BEGIN TEXT SEGMENT

The Flag of Imagination: The Surrealists and Artists on the Schizophrenia Spectrum​

Written by Amanda Smith

            During the afternoon of February 19, I attended a lecture from the Mysterium Humanum series on madness, titled “The Flag of Imagination: The Surrealists and Artists on the Schizophrenia Spectrum”. Presented by Dr. Julia A. DeLancey, was this fascinating talk about Hans Prinzhorn’s  1922 study of Schizophrenic spectrum patient’s art work and the surrealism era of the 1920-1930s. 

            Breaking down the title of her lecture, Dr. DeLancey wanted to first introduce \what disability studies is. Her definition was simply stated as socially constructed and performative; how society constructs disability. She allows explains the three main categories a disability can be seen as: medical, social, and interdependence. Medical is the physical impairment one has (paralyzed), whereas social is the how environment effects the individual (stairs are a problem), and interdependence refers to need for assistance. The disability she focuses on is Schizophrenia spectrum. Which is when an individual has poor executive function, thought disorders, psycho-social factors, and hallucinations. 

            Working towards the other section of her title she introduces the start of surrealism. Dr DeLancey remarks the World War 1 plays a major role in how surrealism starts. During World War 1, soldiers that fought in the trenches were coming back with significant psychological trauma. During this time, Sigmund Freud was developing his form of therapy, called psychoanalysis. This form is believed to delve into the subconscious and unconscious mind, the sources of all problems or traumatic experiences, which was a major focus to surrealist.

            The founder of surrealism, Andre Breton, was a war veteran who saw shell shock first hand, it was in1924 when Brenton writes his manifesto ( his statement of beliefs) of surrealism, a movement that will reconcile two different realities (the real world and dream world, the world in between those being surrealism) which can be accessed through things like hallucinations and visions. Surrealist took a page out of Freud’s book by trying to access surrealism in the mind by doing “waking dreams” sessions and automatism drawing and writing (where a person draws or writes without thinking about what came to them). It was only then when theorist and writers began to explain that there are only three types of people that are truly creative: Children, people from primitive cultures, and people with mental illnesses. As Brenton had put it, “I could spend my whole life prying loose the secrets of the insane. These people are honest to a fault, and their naivety has no peer but my own.”

            After explaining these two main concepts (Disability and Surrealism), Dr DeLancey excites us with the bulk of her research on Hans Prinzhorn’s 1922 case studies. Prinzhorn, in his time, had training as an art historian and experience in psychology. Later in his life, he began working in a psychiatric clinic in Germany. The patients there created many pieces of artwork that doctors examined so they could diagnose the patients. Prinzhorn inferred with the notion pieces were art-worthy studies. Prinzhorn then began to conduct his research on ten different patients in this clinic where he would find common traits such as expressive, playful, patterned order, symbolic system, obsessive copying, and ornamental elaboration. 

            One patient, Agnes Richter, had the whole room jaw dropped. Agnes was a seamstress until her family committed her to the clinic. She then began her project on her straight jacket embroidering her file number, statements, feeling, and thoughts. Dr Delancey told us that her doing this was a way for “her words to touch her”.  The audience identified that her artwork was a form obsessive copying of her words.

END TEXT SEGMENT

* **EXERCISE GOAL**
Quote everything in the lecture report from "Breaking down the" down to "factors, and hallucinations.".

BEGIN SOURCE INFORMATION

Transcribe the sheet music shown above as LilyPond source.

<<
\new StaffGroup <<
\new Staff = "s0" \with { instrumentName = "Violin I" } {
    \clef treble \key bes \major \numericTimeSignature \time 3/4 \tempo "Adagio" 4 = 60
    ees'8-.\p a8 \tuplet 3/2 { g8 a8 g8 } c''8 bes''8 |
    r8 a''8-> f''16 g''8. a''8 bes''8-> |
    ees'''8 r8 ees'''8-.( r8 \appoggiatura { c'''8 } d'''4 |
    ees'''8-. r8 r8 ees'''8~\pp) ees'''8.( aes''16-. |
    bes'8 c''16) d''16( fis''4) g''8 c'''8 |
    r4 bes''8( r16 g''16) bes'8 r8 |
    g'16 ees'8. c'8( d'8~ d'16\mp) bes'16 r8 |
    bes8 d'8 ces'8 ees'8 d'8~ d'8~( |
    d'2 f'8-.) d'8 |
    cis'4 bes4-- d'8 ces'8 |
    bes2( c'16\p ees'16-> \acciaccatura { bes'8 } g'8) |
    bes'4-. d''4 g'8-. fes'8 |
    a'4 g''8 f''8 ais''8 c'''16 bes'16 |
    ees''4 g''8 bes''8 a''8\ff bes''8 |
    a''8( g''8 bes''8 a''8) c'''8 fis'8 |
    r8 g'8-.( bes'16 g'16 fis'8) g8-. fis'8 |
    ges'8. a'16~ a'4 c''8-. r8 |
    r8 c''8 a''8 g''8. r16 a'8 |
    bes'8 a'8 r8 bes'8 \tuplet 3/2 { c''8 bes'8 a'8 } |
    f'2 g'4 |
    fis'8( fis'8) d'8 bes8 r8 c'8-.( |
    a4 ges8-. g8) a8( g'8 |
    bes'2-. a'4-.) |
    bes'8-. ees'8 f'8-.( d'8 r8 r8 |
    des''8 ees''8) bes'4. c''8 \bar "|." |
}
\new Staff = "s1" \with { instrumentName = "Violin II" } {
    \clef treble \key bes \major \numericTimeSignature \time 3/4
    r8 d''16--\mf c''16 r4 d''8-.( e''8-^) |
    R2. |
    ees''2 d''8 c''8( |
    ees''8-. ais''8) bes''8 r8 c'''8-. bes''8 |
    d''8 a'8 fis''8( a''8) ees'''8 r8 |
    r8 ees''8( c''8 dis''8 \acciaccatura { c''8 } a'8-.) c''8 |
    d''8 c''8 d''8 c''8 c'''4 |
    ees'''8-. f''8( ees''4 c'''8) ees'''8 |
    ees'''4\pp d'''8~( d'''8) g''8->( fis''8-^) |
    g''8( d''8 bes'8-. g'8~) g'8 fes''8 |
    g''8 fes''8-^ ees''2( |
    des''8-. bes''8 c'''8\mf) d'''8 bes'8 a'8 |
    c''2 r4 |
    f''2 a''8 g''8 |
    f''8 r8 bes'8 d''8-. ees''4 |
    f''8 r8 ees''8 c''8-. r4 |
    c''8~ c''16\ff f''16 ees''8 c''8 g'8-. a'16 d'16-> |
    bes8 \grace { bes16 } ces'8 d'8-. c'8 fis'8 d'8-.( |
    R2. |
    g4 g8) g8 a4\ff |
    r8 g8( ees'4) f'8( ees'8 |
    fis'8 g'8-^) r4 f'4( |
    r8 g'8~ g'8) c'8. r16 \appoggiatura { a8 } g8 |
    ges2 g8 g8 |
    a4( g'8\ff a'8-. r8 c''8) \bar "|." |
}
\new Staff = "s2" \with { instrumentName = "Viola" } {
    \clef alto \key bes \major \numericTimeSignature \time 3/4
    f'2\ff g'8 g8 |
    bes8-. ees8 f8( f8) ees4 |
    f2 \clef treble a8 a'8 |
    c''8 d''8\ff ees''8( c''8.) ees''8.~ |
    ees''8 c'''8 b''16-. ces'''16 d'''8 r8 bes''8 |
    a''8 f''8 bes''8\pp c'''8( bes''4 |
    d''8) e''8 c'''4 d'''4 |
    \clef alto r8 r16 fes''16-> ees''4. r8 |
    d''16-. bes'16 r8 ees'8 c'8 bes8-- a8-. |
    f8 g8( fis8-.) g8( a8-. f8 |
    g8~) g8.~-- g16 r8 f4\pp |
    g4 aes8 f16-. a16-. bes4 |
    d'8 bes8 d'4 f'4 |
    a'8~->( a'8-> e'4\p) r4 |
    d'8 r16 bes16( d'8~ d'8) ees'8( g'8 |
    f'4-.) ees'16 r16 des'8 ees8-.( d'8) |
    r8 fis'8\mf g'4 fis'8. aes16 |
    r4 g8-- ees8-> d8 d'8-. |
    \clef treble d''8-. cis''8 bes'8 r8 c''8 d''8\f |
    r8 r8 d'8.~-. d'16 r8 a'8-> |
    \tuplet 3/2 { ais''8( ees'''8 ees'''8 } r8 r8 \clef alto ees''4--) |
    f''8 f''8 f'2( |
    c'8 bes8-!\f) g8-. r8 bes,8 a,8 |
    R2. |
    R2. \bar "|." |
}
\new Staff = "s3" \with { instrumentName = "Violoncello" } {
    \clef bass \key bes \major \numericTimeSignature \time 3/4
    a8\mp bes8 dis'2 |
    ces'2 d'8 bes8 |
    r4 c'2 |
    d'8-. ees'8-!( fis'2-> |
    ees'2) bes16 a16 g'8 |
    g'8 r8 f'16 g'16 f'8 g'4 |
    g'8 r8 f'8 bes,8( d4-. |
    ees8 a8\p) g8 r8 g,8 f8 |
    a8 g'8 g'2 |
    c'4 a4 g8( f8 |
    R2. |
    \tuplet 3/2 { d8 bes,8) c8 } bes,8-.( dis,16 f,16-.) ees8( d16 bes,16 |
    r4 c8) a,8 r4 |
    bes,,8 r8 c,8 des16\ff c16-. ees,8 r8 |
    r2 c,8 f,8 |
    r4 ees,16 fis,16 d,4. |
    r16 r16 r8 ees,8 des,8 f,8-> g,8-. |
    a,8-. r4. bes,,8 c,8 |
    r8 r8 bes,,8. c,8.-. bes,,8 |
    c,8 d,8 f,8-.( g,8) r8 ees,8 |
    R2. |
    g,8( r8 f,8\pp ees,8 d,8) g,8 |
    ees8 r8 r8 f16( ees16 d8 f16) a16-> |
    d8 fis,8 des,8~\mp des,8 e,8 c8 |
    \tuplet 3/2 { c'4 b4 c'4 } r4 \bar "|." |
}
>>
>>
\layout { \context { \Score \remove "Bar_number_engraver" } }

END SOURCE INFORMATION

* **EXERCISE OUTPUT**
Breaking down the title of her lecture, Dr. DeLancey wanted to first introduce \what disability studies is. Her definition was simply stated as socially constructed and performative; how society constructs disability. She allows explains the three main categories a disability can be seen as: medical, social, and interdependence. Medical is the physical impairment one has (paralyzed), whereas social is the how environment effects the individual (stairs are a problem), and interdependence refers to need for assistance. The disability she focuses on is Schizophrenia spectrum. Which is when an individual has poor executive function, thought disorders, psycho-social factors, and hallucinations.